§ **Work order**
Only the lines holding "жилого" are wanted; find them in the listing and return each one.
======== Exercise materials ========
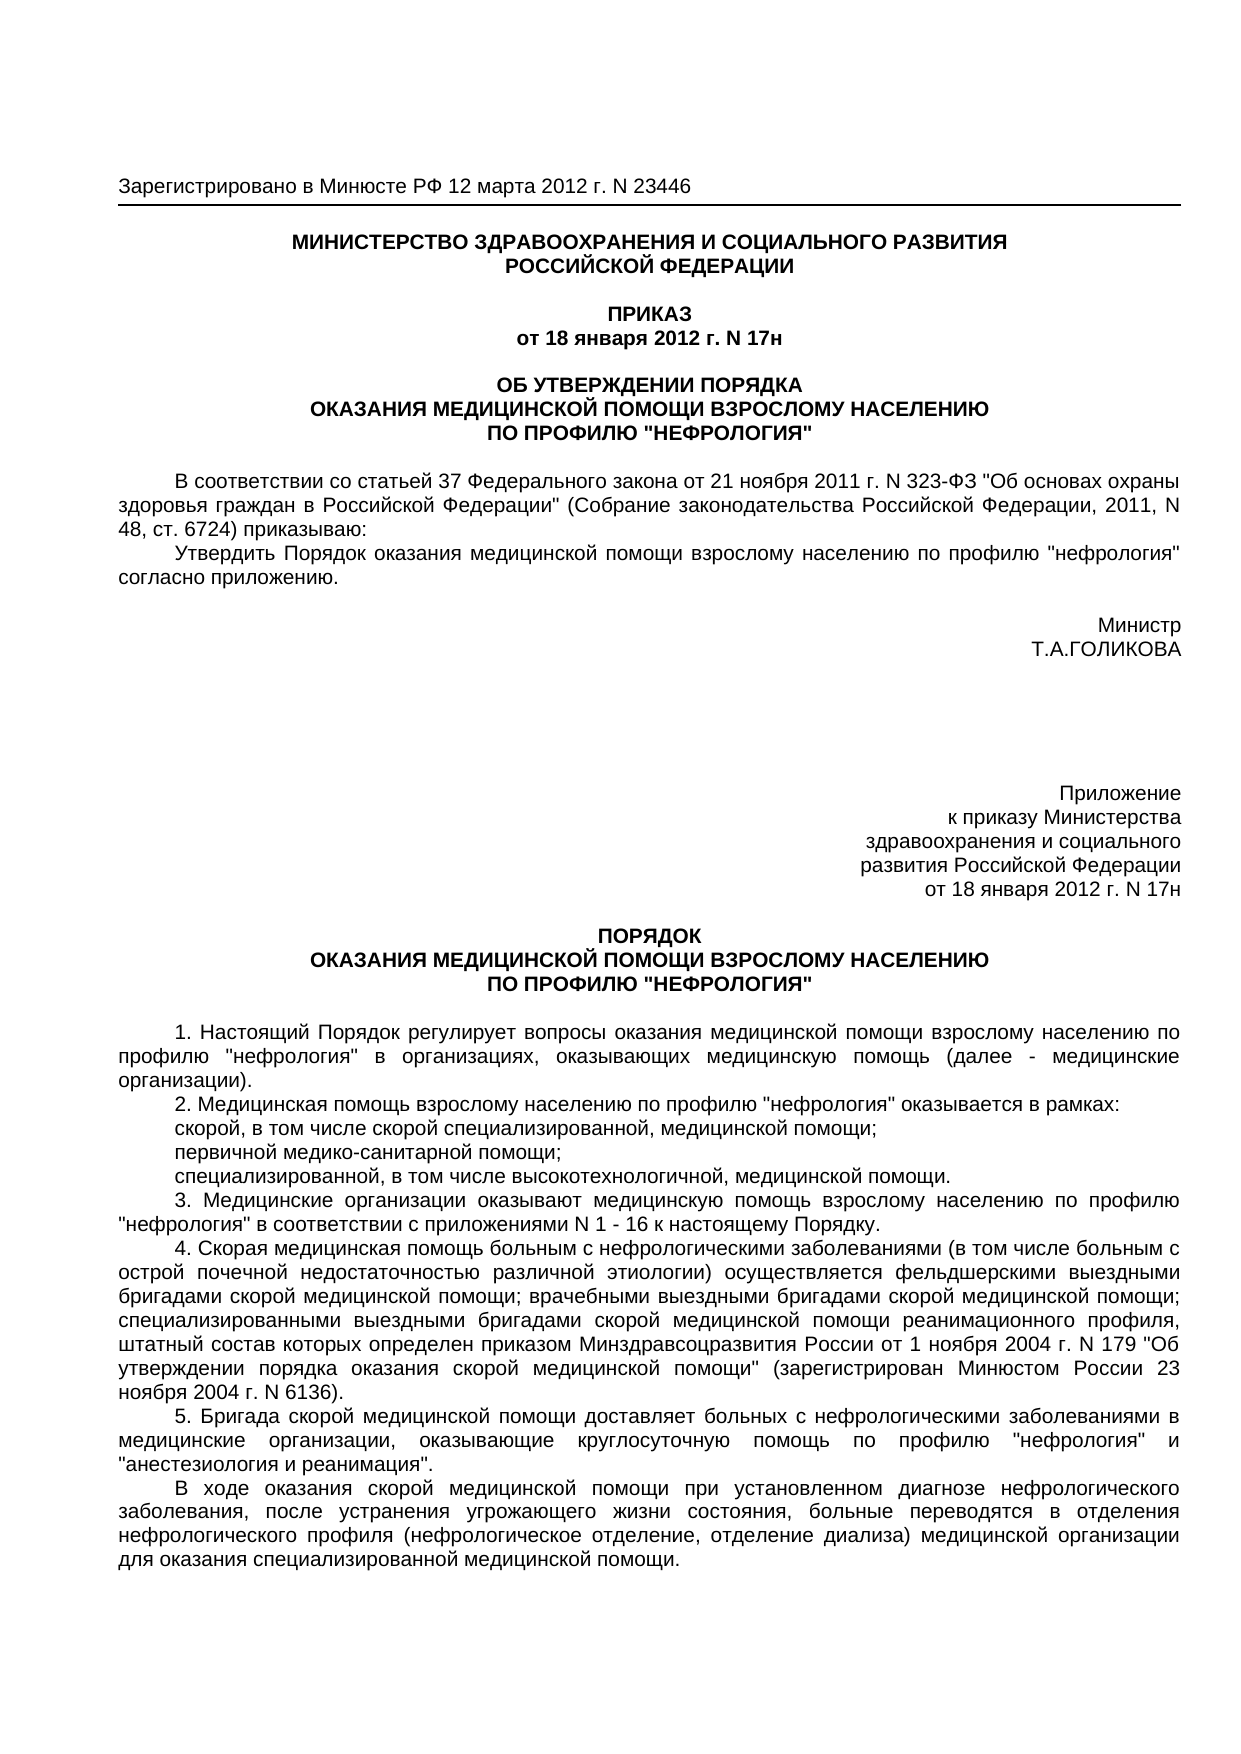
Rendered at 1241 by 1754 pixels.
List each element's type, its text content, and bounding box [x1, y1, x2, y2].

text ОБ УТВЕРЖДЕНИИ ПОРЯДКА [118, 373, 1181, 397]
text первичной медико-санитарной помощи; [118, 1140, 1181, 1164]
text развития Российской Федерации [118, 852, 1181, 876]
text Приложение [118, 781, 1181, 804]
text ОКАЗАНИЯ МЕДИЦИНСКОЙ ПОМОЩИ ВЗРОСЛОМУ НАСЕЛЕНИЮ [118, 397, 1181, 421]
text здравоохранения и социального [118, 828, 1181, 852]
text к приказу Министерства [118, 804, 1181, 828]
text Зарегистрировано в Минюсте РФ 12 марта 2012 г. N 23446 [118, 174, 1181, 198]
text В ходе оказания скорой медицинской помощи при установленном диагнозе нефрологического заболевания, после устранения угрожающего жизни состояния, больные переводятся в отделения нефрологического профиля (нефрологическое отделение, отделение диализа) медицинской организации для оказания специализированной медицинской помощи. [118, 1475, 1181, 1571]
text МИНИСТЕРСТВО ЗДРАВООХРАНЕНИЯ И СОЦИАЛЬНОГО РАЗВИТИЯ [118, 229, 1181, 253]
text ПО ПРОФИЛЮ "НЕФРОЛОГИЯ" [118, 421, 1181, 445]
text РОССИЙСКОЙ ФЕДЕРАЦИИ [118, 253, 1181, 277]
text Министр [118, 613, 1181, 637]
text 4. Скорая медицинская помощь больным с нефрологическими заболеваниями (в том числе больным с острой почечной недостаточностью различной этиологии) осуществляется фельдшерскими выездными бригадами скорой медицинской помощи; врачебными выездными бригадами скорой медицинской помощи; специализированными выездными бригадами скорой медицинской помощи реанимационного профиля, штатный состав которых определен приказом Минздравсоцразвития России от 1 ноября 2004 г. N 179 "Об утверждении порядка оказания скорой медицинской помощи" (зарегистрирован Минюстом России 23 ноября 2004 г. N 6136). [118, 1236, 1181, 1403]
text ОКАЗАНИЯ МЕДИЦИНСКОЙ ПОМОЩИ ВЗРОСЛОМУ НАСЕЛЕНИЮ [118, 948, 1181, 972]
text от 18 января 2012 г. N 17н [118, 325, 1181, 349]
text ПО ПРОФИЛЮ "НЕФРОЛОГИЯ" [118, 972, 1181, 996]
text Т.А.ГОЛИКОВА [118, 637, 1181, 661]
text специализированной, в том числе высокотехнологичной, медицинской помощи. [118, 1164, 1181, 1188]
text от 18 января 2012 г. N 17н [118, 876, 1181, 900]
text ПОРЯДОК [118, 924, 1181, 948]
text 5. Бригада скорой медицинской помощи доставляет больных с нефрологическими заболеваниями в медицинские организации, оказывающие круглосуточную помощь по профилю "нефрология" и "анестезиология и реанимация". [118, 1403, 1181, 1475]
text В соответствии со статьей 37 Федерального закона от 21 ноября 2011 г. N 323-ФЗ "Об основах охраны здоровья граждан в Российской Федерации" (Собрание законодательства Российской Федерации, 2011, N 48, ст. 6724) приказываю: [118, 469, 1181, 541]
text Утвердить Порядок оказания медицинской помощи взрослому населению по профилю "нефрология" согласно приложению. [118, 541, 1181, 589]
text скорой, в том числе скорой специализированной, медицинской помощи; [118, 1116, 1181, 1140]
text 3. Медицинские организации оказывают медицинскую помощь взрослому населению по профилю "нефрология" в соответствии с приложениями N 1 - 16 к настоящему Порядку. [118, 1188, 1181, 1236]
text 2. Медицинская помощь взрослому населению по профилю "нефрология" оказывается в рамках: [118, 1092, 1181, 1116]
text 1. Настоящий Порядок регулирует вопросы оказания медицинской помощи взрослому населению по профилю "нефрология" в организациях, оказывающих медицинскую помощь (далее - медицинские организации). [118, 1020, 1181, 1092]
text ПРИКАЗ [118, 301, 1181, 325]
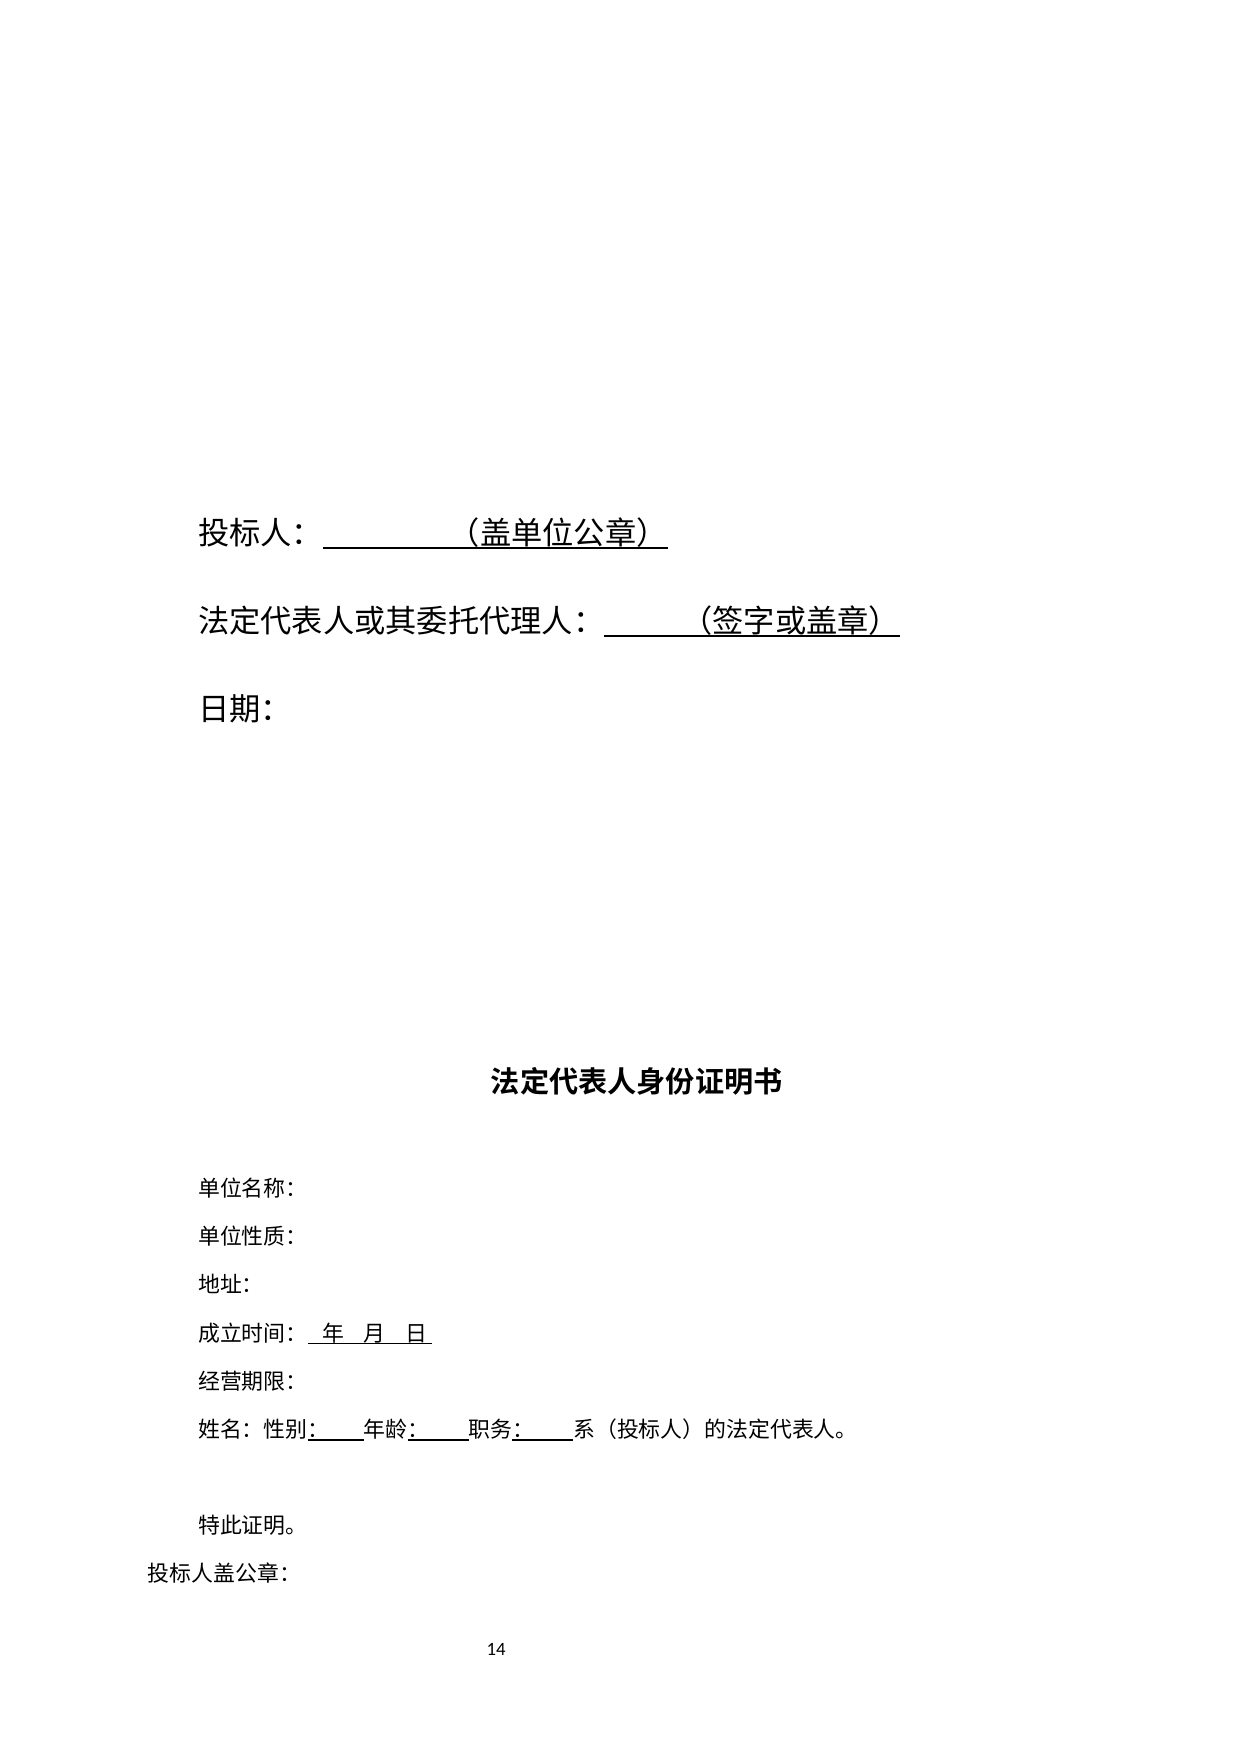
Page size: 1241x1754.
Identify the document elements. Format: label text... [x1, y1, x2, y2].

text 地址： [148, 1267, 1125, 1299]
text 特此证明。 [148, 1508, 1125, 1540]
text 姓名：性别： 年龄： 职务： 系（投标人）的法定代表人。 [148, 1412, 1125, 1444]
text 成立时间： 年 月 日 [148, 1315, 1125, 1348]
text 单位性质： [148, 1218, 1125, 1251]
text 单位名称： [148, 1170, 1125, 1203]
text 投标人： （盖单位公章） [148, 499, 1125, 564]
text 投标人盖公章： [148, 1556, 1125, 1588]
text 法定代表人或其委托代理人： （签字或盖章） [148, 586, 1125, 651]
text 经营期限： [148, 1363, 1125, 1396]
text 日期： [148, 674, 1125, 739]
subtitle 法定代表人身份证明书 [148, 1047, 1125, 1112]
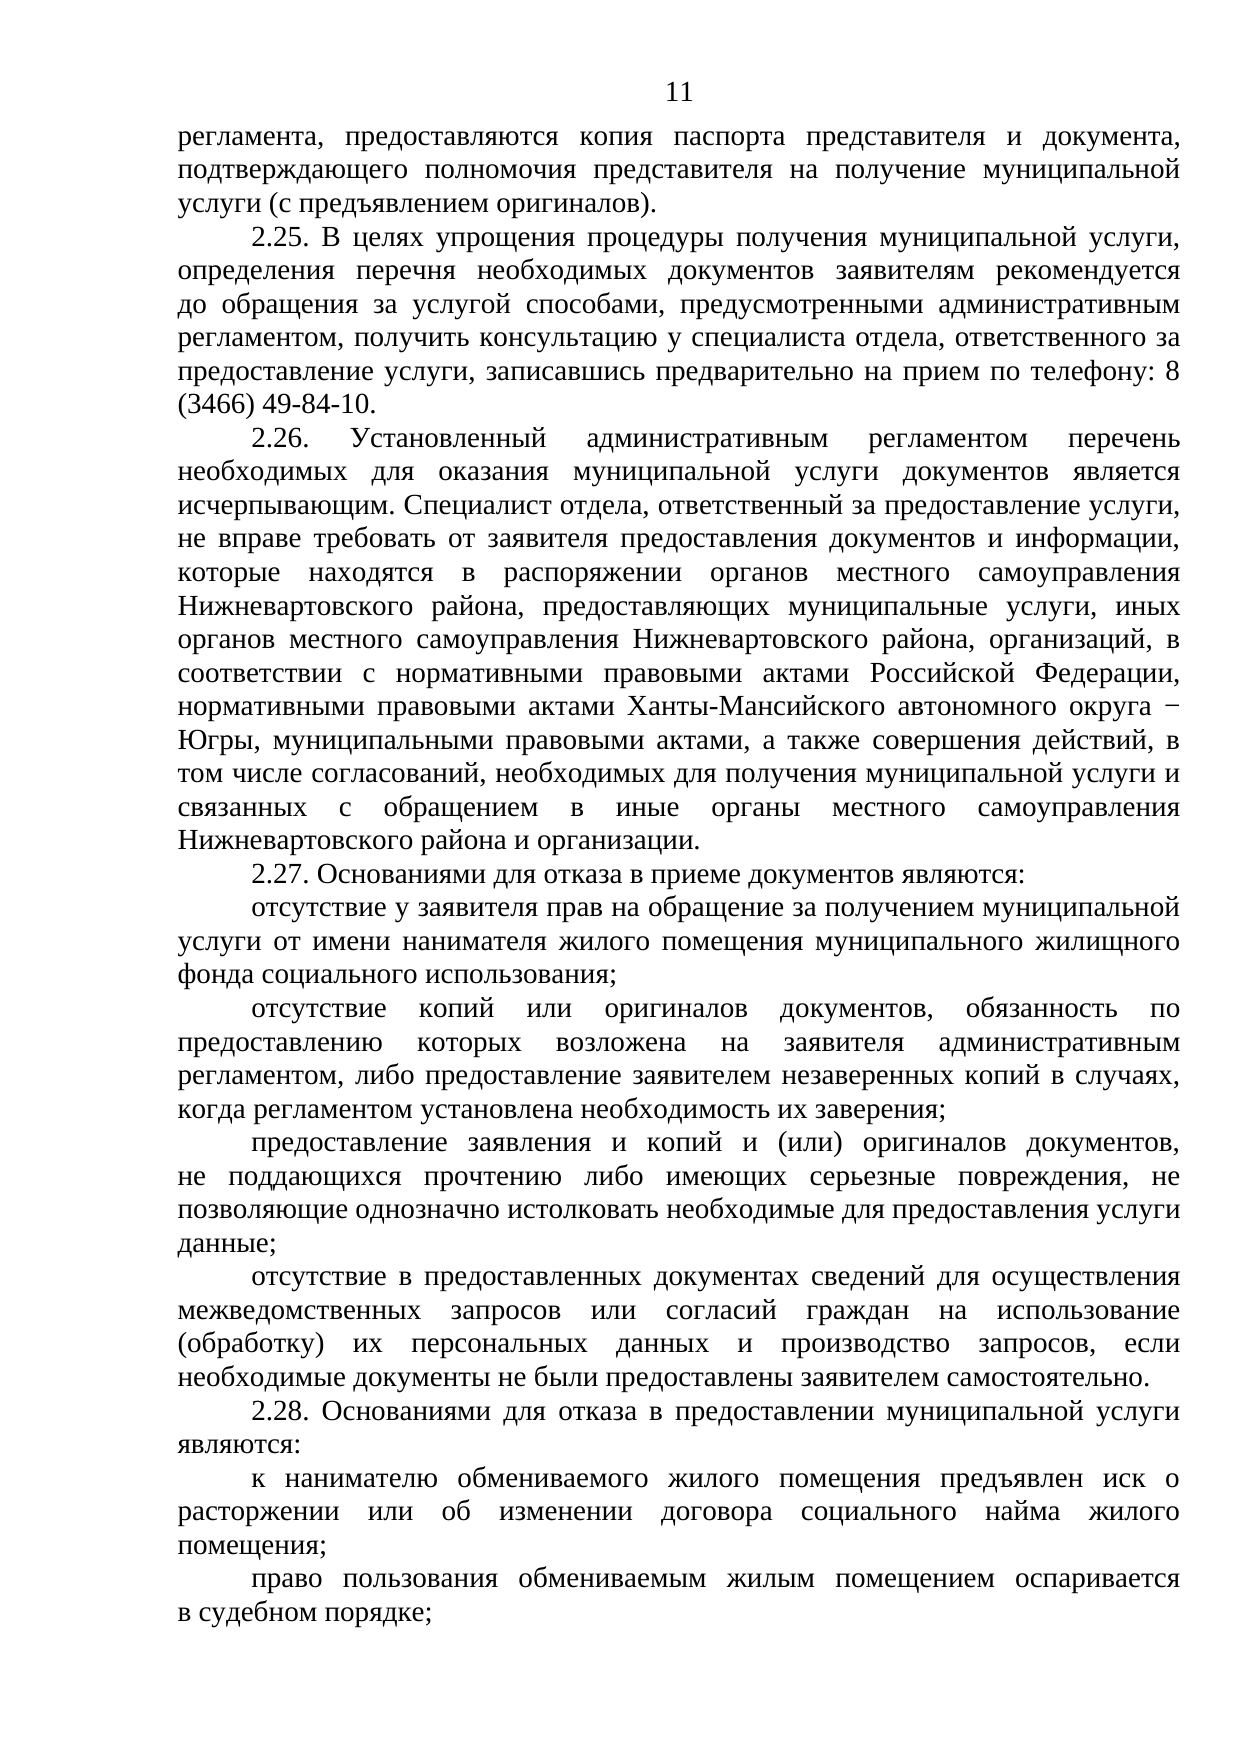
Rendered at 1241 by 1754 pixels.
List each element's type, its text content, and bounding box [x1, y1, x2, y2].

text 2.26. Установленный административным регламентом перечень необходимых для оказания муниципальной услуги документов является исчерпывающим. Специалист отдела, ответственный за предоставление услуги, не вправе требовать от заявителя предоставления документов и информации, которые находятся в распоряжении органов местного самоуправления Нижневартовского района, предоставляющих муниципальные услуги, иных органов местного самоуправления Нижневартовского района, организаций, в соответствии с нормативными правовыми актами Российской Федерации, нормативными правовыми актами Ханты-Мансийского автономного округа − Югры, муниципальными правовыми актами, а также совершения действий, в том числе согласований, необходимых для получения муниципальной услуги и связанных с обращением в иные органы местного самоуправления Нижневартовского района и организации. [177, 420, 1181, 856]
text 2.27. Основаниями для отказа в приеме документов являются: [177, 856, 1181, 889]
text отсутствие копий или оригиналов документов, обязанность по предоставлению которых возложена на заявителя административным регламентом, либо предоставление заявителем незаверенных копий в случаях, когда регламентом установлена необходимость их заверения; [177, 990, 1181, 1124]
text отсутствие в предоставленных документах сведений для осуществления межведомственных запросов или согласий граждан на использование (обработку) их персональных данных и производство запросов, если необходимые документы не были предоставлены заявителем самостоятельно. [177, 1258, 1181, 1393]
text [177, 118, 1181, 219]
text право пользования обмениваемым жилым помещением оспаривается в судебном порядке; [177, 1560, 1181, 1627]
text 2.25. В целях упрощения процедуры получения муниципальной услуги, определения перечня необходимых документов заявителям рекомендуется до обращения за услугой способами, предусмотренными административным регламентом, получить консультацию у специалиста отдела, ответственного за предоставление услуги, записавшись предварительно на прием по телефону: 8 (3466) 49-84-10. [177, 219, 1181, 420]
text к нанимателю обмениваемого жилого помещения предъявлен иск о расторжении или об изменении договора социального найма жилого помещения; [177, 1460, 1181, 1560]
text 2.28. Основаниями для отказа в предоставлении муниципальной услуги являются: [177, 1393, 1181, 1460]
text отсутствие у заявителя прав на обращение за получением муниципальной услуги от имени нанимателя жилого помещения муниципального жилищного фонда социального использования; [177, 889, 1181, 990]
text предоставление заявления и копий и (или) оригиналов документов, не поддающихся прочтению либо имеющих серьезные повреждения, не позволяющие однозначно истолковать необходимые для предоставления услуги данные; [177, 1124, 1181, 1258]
========
§ **Result of the task**
text к нанимателю обмениваемого жилого помещения предъявлен иск о расторжении или об изменении договора социального найма жилого помещения; [177, 1460, 1181, 1560]
text отсутствие у заявителя прав на обращение за получением муниципальной услуги от имени нанимателя жилого помещения муниципального жилищного фонда социального использования; [177, 889, 1181, 990]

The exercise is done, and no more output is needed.